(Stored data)

[Start of Attachment]

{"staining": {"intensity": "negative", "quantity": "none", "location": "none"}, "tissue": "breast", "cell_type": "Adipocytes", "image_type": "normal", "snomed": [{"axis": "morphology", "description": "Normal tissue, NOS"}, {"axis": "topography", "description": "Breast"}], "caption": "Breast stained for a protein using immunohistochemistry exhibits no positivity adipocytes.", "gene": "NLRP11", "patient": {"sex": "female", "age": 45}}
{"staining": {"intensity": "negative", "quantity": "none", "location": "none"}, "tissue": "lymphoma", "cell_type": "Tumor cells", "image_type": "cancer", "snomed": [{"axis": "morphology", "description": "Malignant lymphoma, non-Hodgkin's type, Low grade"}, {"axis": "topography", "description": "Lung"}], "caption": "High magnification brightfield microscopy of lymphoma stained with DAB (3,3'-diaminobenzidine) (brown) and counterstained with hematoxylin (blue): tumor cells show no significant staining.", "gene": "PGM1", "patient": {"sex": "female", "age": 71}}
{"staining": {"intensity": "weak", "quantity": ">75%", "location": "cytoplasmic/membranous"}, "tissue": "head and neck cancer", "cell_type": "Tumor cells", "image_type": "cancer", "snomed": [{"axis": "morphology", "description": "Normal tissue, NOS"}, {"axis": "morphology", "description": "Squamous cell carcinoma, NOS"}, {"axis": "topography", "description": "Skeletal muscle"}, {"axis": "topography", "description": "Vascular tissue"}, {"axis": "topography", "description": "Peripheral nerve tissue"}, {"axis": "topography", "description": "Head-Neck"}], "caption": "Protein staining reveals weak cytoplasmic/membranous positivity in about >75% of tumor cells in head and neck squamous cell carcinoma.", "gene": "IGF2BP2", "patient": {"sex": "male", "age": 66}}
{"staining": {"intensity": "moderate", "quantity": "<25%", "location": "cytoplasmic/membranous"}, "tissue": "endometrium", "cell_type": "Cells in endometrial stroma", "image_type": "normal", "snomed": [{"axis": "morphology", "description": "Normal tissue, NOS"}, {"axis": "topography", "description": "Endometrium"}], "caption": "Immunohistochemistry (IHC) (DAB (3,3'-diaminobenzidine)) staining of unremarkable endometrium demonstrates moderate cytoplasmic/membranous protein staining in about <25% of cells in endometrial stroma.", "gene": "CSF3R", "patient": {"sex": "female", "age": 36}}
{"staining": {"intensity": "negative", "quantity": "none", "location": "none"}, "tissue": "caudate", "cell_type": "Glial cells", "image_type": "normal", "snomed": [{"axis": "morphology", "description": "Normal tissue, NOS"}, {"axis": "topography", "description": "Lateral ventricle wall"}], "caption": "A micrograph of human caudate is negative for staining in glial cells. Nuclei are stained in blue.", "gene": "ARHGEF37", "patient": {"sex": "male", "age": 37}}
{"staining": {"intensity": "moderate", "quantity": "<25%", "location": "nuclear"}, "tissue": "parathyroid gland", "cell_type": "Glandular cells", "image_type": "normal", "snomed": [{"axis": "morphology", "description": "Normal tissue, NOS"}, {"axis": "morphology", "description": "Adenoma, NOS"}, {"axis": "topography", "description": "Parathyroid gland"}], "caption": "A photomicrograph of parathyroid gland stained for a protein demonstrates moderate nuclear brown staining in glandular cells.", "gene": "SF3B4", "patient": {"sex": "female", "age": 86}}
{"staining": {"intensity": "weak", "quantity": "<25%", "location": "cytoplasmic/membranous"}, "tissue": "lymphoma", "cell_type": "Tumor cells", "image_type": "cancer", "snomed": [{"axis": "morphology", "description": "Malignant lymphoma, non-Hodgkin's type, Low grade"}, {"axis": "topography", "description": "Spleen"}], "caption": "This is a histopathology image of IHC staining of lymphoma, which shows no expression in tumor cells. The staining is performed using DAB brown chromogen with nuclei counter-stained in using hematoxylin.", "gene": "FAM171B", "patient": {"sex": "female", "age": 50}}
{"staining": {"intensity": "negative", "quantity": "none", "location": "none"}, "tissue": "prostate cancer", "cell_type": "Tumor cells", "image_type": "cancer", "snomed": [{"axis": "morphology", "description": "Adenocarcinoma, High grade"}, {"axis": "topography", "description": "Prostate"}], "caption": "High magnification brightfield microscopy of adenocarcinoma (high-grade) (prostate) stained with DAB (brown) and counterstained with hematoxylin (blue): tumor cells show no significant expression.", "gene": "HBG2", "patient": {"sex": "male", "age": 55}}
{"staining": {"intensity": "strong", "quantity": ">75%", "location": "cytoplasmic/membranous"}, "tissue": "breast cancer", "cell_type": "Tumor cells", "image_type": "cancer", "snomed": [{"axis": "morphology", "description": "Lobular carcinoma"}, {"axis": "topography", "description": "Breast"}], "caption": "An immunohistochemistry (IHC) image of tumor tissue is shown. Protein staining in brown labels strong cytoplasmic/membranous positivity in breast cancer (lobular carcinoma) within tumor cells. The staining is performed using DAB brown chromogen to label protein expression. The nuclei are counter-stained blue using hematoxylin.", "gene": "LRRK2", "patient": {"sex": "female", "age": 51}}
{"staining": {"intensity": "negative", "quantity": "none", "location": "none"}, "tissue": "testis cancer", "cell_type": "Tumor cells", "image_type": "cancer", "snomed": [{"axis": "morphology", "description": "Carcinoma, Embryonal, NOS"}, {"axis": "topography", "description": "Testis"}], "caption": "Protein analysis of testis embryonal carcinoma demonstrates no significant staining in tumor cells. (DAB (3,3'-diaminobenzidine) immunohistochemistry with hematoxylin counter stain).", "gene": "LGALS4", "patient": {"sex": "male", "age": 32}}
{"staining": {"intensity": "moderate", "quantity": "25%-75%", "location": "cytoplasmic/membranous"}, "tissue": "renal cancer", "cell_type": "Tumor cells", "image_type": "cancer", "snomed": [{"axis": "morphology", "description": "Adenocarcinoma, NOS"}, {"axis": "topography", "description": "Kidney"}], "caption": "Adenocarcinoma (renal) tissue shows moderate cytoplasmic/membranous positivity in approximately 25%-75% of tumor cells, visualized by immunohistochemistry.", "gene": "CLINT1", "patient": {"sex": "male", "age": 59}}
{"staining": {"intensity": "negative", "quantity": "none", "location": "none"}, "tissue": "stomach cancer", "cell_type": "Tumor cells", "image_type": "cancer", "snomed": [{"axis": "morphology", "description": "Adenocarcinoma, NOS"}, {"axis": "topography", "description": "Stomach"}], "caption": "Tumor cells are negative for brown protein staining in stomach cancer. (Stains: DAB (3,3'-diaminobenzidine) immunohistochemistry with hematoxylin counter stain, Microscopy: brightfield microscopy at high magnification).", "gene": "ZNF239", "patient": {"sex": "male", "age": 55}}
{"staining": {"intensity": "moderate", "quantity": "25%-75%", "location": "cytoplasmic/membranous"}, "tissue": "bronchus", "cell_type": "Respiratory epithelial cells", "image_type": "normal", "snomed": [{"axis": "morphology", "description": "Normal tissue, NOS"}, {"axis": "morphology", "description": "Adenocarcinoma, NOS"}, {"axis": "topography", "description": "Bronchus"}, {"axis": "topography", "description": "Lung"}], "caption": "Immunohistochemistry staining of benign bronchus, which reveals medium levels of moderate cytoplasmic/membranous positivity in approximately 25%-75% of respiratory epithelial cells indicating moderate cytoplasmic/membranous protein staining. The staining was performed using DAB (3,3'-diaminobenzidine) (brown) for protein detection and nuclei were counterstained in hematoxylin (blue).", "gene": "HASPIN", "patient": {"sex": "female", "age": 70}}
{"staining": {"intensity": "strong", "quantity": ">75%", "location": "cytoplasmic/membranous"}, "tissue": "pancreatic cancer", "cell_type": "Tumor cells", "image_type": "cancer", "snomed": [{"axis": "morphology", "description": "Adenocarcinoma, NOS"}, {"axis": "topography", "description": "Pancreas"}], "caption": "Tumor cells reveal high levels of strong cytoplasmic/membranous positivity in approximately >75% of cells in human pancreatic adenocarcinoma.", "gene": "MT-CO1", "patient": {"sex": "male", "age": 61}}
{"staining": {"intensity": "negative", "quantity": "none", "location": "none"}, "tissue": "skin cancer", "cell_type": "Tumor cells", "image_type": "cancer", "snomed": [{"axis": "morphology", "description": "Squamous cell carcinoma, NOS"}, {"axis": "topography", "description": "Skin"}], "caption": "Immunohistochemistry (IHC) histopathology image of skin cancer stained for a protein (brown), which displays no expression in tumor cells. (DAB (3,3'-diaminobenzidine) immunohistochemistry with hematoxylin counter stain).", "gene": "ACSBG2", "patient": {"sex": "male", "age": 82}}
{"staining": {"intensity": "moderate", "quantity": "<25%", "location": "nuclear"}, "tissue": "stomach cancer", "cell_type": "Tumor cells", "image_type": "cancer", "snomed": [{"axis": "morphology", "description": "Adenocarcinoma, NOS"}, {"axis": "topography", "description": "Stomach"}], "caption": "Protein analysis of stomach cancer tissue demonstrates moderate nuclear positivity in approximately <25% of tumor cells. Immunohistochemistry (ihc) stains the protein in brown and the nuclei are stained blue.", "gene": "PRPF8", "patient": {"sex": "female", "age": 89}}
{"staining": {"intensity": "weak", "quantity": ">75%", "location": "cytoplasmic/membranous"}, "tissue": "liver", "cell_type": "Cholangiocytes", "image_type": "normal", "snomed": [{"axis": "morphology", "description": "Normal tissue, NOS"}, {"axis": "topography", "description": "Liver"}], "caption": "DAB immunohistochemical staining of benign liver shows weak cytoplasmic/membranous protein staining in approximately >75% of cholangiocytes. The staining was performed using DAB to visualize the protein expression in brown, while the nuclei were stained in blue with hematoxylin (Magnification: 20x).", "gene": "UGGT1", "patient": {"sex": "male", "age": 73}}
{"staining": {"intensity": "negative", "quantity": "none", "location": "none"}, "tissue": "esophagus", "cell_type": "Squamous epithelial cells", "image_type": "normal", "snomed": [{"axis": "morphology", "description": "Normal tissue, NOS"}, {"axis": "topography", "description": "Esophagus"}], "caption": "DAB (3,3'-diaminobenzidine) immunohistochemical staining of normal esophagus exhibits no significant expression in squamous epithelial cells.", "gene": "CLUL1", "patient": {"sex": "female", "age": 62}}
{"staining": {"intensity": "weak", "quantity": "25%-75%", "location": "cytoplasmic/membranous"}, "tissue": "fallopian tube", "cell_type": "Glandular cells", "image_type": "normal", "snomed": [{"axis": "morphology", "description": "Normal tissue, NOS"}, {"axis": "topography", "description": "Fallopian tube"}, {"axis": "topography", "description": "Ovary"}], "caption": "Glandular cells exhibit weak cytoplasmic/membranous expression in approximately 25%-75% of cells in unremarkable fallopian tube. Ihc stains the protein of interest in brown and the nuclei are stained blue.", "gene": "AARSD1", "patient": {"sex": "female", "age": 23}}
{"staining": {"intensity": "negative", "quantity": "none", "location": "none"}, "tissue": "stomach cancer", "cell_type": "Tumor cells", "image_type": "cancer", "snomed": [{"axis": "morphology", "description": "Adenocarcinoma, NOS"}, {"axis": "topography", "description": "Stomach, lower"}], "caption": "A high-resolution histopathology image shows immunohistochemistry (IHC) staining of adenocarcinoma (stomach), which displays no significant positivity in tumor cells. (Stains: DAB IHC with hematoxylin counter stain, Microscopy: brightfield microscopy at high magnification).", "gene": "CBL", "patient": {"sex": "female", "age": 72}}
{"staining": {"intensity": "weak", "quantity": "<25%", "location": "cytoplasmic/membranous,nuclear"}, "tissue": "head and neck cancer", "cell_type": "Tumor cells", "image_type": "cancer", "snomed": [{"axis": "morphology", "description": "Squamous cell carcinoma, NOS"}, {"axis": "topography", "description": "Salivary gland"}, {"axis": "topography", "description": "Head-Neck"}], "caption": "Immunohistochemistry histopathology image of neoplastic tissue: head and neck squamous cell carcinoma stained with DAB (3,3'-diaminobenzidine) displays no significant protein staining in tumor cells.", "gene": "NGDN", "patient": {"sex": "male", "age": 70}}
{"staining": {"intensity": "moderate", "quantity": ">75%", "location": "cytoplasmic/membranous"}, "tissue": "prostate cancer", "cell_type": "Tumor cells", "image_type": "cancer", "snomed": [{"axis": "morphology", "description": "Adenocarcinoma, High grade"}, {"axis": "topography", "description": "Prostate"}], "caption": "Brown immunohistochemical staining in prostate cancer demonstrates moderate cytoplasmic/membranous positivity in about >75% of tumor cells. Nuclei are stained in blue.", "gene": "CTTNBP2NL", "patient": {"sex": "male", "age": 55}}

[End of Attachment]

:: What needs to be done ::
Your task is to quote the lines above, beginning with the first and ending with the one that holds "microscopy of lymphoma".

:: Exercise output ::
{"staining": {"intensity": "negative", "quantity": "none", "location": "none"}, "tissue": "breast", "cell_type": "Adipocytes", "image_type": "normal", "snomed": [{"axis": "morphology", "description": "Normal tissue, NOS"}, {"axis": "topography", "description": "Breast"}], "caption": "Breast stained for a protein using immunohistochemistry exhibits no positivity adipocytes.", "gene": "NLRP11", "patient": {"sex": "female", "age": 45}}
{"staining": {"intensity": "negative", "quantity": "none", "location": "none"}, "tissue": "lymphoma", "cell_type": "Tumor cells", "image_type": "cancer", "snomed": [{"axis": "morphology", "description": "Malignant lymphoma, non-Hodgkin's type, Low grade"}, {"axis": "topography", "description": "Lung"}], "caption": "High magnification brightfield microscopy of lymphoma stained with DAB (3,3'-diaminobenzidine) (brown) and counterstained with hematoxylin (blue): tumor cells show no significant staining.", "gene": "PGM1", "patient": {"sex": "female", "age": 71}}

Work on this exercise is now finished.